> [WHAT TO DO]
Reproduce verbatim the lines below, from the line containing "family: Balsaminaceae" up to and including the line containing "scientific name: Popillia japonica".

> [MATERIAL]
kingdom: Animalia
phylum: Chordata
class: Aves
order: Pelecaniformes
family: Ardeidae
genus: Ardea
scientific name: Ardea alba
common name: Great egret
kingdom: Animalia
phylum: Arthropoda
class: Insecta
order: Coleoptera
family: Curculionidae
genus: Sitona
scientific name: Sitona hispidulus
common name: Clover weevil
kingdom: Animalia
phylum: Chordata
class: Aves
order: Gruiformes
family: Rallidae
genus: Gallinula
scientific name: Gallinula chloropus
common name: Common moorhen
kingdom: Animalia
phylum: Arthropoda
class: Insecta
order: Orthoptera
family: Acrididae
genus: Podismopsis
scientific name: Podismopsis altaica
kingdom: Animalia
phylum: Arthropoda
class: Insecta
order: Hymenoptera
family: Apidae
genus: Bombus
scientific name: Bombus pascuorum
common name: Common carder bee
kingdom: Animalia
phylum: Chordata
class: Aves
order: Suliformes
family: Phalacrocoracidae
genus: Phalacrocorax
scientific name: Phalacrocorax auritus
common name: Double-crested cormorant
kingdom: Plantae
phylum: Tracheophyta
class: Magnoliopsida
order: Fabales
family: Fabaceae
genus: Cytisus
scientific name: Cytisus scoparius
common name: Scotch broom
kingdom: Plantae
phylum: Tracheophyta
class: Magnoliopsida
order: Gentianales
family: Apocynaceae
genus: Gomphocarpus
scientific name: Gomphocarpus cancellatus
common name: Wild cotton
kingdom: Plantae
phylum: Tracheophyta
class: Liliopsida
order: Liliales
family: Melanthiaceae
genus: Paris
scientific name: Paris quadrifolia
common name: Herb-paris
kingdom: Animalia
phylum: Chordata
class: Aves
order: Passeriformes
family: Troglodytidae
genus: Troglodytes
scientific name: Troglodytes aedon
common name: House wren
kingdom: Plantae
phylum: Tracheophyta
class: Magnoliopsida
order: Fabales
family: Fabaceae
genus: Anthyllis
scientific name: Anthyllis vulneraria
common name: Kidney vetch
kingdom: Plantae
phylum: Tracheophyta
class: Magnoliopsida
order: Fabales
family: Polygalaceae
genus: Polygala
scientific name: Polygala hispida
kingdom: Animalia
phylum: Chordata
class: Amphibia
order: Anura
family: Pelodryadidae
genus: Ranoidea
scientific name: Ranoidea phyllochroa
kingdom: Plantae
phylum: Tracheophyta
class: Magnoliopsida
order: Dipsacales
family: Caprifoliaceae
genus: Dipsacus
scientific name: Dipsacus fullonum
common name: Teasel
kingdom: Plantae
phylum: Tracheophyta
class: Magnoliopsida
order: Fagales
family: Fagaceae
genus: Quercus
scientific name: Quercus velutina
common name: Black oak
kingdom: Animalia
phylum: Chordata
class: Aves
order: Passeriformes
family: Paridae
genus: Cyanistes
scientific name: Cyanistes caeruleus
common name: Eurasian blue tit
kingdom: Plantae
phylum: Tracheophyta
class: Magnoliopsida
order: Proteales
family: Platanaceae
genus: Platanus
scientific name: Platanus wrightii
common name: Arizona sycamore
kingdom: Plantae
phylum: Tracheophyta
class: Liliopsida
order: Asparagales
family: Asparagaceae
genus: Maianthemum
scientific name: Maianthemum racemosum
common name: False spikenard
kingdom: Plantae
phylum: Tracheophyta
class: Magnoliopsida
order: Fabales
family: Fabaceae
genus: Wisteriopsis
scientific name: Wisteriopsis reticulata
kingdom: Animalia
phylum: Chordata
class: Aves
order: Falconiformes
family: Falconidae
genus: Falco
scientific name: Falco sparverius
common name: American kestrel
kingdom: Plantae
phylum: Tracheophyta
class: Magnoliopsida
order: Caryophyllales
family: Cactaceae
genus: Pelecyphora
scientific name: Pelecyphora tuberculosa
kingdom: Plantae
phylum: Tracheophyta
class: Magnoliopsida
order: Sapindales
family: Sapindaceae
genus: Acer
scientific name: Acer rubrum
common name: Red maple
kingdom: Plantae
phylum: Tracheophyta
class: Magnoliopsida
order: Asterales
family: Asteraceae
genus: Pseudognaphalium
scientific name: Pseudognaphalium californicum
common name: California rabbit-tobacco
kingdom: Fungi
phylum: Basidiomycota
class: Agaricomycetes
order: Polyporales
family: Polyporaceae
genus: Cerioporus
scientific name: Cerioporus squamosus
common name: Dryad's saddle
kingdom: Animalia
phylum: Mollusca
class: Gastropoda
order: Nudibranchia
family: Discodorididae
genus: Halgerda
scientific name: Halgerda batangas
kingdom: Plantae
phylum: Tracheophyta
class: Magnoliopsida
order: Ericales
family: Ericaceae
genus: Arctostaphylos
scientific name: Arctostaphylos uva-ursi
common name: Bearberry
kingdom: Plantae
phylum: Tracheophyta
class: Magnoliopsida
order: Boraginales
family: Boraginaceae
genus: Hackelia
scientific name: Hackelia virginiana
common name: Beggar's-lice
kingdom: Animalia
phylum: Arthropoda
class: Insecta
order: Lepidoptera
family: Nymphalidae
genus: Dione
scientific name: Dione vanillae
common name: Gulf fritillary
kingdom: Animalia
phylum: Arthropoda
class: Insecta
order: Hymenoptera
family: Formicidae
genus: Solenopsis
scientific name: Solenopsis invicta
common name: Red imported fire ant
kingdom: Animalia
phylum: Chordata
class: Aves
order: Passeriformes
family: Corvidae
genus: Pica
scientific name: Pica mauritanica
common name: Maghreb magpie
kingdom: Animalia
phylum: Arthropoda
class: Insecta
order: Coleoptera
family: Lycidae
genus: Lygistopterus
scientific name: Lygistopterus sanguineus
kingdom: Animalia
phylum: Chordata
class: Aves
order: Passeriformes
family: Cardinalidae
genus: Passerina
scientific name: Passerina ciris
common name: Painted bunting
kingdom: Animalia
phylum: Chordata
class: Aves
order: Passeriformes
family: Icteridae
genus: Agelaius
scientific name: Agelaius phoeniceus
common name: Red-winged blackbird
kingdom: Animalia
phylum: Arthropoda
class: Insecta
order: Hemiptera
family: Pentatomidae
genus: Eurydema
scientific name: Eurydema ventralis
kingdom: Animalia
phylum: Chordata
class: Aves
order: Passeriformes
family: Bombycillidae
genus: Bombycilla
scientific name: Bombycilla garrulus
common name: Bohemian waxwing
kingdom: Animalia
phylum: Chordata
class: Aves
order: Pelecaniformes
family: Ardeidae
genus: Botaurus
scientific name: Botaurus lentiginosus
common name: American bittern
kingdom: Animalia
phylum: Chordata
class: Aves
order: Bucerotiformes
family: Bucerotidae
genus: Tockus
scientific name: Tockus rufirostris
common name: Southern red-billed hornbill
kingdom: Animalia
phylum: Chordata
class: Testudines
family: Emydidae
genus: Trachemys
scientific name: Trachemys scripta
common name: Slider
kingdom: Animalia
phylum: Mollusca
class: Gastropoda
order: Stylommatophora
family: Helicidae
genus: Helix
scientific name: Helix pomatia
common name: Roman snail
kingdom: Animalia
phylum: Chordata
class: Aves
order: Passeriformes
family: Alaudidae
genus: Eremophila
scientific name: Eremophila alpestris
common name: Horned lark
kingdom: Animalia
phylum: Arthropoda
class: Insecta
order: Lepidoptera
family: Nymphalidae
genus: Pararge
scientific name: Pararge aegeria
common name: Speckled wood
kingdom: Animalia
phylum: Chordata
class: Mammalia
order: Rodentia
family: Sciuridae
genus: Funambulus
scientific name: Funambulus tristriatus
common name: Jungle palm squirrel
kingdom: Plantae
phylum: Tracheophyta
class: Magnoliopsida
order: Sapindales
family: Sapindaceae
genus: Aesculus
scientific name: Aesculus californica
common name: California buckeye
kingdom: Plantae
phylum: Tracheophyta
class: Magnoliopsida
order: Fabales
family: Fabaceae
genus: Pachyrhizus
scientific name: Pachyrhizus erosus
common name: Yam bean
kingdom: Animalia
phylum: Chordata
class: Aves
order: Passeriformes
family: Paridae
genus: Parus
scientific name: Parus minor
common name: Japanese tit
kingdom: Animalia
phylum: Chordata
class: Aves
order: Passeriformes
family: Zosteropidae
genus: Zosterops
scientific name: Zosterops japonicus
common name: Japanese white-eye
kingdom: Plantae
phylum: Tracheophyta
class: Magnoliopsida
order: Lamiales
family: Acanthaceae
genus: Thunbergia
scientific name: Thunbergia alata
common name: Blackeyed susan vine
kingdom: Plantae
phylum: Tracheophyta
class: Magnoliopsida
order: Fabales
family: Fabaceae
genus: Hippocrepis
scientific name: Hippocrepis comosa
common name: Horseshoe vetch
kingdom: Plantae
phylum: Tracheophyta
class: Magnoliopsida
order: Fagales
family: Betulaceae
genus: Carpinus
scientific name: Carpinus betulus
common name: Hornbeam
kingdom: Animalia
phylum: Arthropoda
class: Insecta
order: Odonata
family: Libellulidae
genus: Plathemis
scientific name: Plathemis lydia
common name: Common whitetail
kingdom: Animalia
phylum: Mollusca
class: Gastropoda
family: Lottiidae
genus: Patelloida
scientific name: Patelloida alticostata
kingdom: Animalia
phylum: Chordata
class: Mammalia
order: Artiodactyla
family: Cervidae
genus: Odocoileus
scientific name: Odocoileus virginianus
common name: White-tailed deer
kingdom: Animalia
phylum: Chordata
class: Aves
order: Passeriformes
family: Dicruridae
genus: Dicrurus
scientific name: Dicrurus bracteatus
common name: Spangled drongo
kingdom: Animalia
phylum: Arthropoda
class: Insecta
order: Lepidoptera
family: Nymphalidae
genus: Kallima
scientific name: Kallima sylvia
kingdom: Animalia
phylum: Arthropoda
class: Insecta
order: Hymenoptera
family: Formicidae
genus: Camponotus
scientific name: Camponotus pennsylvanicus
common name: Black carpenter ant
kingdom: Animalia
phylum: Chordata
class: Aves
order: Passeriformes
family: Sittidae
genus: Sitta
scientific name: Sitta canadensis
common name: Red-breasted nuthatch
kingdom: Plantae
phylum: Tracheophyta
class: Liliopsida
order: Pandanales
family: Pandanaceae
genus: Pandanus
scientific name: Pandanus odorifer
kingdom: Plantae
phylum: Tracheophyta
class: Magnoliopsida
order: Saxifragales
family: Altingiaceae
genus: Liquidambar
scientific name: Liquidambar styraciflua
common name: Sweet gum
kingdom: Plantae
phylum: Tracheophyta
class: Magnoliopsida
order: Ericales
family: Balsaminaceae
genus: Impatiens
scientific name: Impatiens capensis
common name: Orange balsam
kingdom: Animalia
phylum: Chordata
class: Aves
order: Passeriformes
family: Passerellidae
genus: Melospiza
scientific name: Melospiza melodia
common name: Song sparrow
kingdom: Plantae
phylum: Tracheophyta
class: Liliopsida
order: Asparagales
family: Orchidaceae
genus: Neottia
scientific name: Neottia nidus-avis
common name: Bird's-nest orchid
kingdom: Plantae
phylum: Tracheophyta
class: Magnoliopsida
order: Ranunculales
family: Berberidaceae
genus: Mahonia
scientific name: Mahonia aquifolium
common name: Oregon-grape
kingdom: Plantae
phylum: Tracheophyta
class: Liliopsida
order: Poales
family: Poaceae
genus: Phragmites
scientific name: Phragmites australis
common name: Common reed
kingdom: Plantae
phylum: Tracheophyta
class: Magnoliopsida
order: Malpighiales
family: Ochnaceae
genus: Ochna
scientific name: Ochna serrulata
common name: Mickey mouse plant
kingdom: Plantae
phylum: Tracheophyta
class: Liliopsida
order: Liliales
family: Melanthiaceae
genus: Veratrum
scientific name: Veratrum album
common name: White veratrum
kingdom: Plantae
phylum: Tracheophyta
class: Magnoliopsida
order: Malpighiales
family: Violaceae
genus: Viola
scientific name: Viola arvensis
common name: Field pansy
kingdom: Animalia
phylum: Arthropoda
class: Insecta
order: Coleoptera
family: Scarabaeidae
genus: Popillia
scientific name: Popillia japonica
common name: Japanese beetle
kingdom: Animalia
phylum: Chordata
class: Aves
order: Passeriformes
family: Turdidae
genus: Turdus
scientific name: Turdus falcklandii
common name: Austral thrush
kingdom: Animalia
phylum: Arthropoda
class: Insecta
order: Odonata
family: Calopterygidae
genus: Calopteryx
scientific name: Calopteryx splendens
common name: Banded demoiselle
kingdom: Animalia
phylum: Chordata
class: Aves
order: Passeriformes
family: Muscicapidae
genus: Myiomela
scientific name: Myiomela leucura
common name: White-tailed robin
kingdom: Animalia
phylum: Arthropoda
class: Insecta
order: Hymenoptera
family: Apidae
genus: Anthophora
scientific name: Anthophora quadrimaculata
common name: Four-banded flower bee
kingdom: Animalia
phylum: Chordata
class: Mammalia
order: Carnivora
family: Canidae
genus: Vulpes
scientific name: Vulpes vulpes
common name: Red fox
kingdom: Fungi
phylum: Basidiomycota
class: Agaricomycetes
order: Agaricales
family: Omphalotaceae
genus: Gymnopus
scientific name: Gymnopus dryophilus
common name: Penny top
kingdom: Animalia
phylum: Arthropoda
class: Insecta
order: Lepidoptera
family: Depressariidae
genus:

> [OUTPUT BELOW]
family: Balsaminaceae
genus: Impatiens
scientific name: Impatiens capensis
common name: Orange balsam
kingdom: Animalia
phylum: Chordata
class: Aves
order: Passeriformes
family: Passerellidae
genus: Melospiza
scientific name: Melospiza melodia
common name: Song sparrow
kingdom: Plantae
phylum: Tracheophyta
class: Liliopsida
order: Asparagales
family: Orchidaceae
genus: Neottia
scientific name: Neottia nidus-avis
common name: Bird's-nest orchid
kingdom: Plantae
phylum: Tracheophyta
class: Magnoliopsida
order: Ranunculales
family: Berberidaceae
genus: Mahonia
scientific name: Mahonia aquifolium
common name: Oregon-grape
kingdom: Plantae
phylum: Tracheophyta
class: Liliopsida
order: Poales
family: Poaceae
genus: Phragmites
scientific name: Phragmites australis
common name: Common reed
kingdom: Plantae
phylum: Tracheophyta
class: Magnoliopsida
order: Malpighiales
family: Ochnaceae
genus: Ochna
scientific name: Ochna serrulata
common name: Mickey mouse plant
kingdom: Plantae
phylum: Tracheophyta
class: Liliopsida
order: Liliales
family: Melanthiaceae
genus: Veratrum
scientific name: Veratrum album
common name: White veratrum
kingdom: Plantae
phylum: Tracheophyta
class: Magnoliopsida
order: Malpighiales
family: Violaceae
genus: Viola
scientific name: Viola arvensis
common name: Field pansy
kingdom: Animalia
phylum: Arthropoda
class: Insecta
order: Coleoptera
family: Scarabaeidae
genus: Popillia
scientific name: Popillia japonica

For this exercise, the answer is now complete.